Lost in Retrospect: Man of Science, Man of Faith

While the season 2 premiere is not a bad episode by a long shot, it loses a lot of the brownie points, the goodwill and the tension built up by the previous story though it’s incredibly slow pace and near-complete failure to build on the mysteries and cliffhangers.

For a quick refresh on the episode, I suggest you check out Lostiepdia’s excellent Wiki page.

Season 2 was the one that came the closest to losing me as a viewer, and I think this episode perfectly encapsulates why. Sure, there were a lot of good things about season 2, from it’s incredibly physiological bent to the introduction of characters like “Henry Gale” and Mr. Eko, but it was constantly wrestling with the problem of having to make 22 episodes of television ¬†despite only having 10 episodes worth of story to tell. I had no objection to the idea of bringing in new characters, but the majority of them felt like distractions from the myth arc rather than contributions to it — later seasons would do a far better job at this task.

The dynamics within the Losties are stretched — not in a dramatic sense, but rather, we get more of what we were getting at the end of “Exodus”, with no resolution, no changes, nothing new. Jack and Locke continue to spar, with the latter bucking what little authority the former has managed to create, and despite how cracking their scenes are, there’s only so many times that these two alpha males can butt heads over the same issue before it gets boring. Thankfully, they’ll get a new issue soon.

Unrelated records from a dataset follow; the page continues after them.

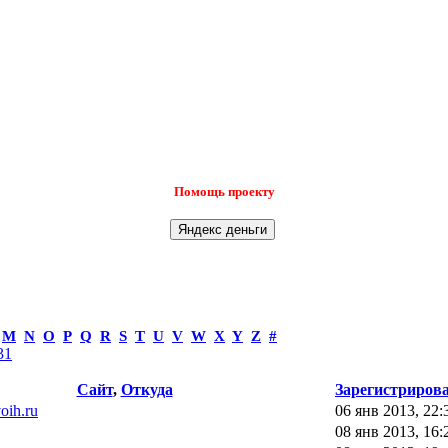
Помощь проекту
M
N
O
P
Q
R
S
T
U
V
W
X
Y
Z
#
31
Сайт
,
Откуда
Зарегистриров
voih.ru
06 янв 2013, 22:
08 янв 2013, 16:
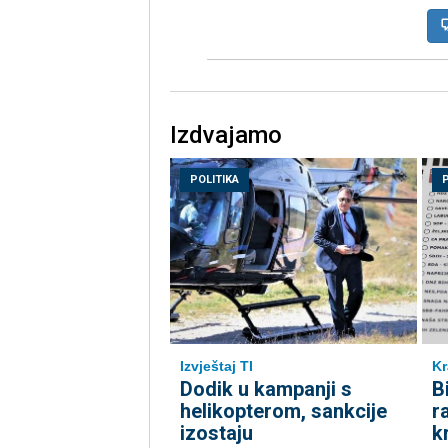
Izdvajamo
POLITIKA
Kr
Izvještaj TI
B
Dodik u kampanji s
r
helikopterom, sankcije
k
izostaju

For a moment, it seemed like we’d get movement with Hurley and the Numbers, as he told Jack about the his time in the psych ward and winning the lottery, but the only return we got was Jack’s shrug and continued assurance that nothing weird is going on whatsoever. This isn’t to say there weren’t some good moments: Jack continued to have some good leader moments, which seem almost tragic in light of what goes down in latter seasons, and there’s something really disturbing about the way Locke completely shrugged off the concerns of Jack, Hurley and Kate and only paid lipservice to the A-Team’s goal being the safety of the rest of the Losties and not the satisfaction of John Locke’s curiosity.

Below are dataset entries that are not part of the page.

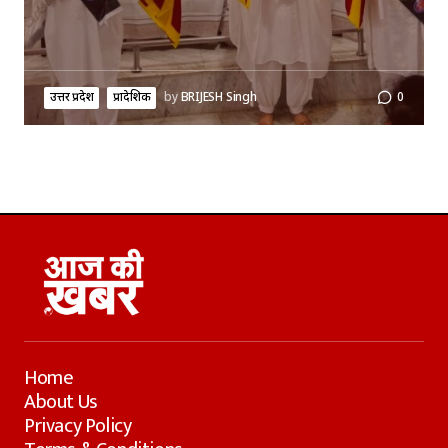
उत्तर प्रदेश
प्रादेशिक
by
BRIJESH Singh
0
Home
About Us
Privacy Policy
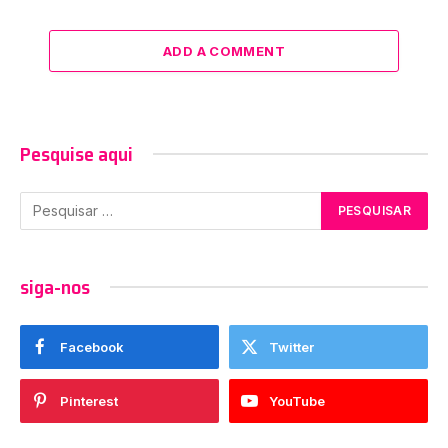
ADD A COMMENT
Pesquise aqui
siga-nos
Facebook
Twitter
Pinterest
YouTube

Easily the best part of the episode were the all-too-brief scenes in the Hatch itself. The teaser is still an absolutely phenomenal sequence as it sucks us into thinking we’re in some strange 1970s flashback before whamming us with the reveal. Even better is the scene when Jack first descends into the Hatch and begins exploring. Mostly dialogue-free, it’s shot in such a deliberately dark, claustrophobic way that would define much of how we saw the Hatch for the rest of the season, a place that seems designed to drive people completely insane. I still twitched and jumped when the mirror moved to get a better look at Jack, when the music started playing, when the light came on… All fantastic. Desmond’s introduction was incredibly brief, but memorable: I quite liked how the reveal of him being in the Hatch came after a whole episode of Jack refuting anything particularly weird or overly coincidental going on.

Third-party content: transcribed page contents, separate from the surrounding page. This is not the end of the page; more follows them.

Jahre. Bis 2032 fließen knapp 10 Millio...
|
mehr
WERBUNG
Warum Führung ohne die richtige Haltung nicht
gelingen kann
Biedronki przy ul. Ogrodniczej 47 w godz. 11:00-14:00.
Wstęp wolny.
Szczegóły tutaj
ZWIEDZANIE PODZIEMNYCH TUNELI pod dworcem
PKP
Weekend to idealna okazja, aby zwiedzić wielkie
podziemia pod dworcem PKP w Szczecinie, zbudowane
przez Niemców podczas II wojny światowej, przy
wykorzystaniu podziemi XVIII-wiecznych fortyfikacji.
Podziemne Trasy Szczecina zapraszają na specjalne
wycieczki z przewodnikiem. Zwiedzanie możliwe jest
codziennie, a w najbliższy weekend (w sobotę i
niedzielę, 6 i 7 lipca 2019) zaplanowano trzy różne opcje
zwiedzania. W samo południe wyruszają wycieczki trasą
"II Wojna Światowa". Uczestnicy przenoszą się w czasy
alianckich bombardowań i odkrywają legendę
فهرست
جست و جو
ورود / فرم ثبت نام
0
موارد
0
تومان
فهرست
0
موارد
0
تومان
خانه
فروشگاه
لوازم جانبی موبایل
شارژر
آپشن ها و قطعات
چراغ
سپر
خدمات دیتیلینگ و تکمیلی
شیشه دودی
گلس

I don’t really have much to say about the flashbacks: they provided some nice counterpoints to things going on in the Island storyline, such as Hurley’s comment on poor bedside manner going to Christian making the same comment, followed by Jack making a very optimistic speech to the Losties. I also really don’t have much to say on ghost!Walt that appeared in the jungle, because even now, I don’t have much of an idea of it was and why it was important. Perhaps Shannon was actually sensitive to spirits, ala Hurley, but that plotline was never expanded upon? But then why would Walt be showing up? Was this a psychic distress signal that he was broadcasting from the Others’ boat, using his special powers? We don’t know, do we? And we’re not likely to find out, and it has no real bearing on the myth arc, and for that reason I’ve never devoted much brainpower to puzzling it out.

The funny thing about this episode is that it’s very skippable, despite being a season premiere. Episode 3 is the one that really gets down to brass tacks, plotwise. And while the atmospheric introduction to the Swan Station is something to behold, I’m not sure I’d have the patience to watch through this episode again unless I was doing another completist rewatch.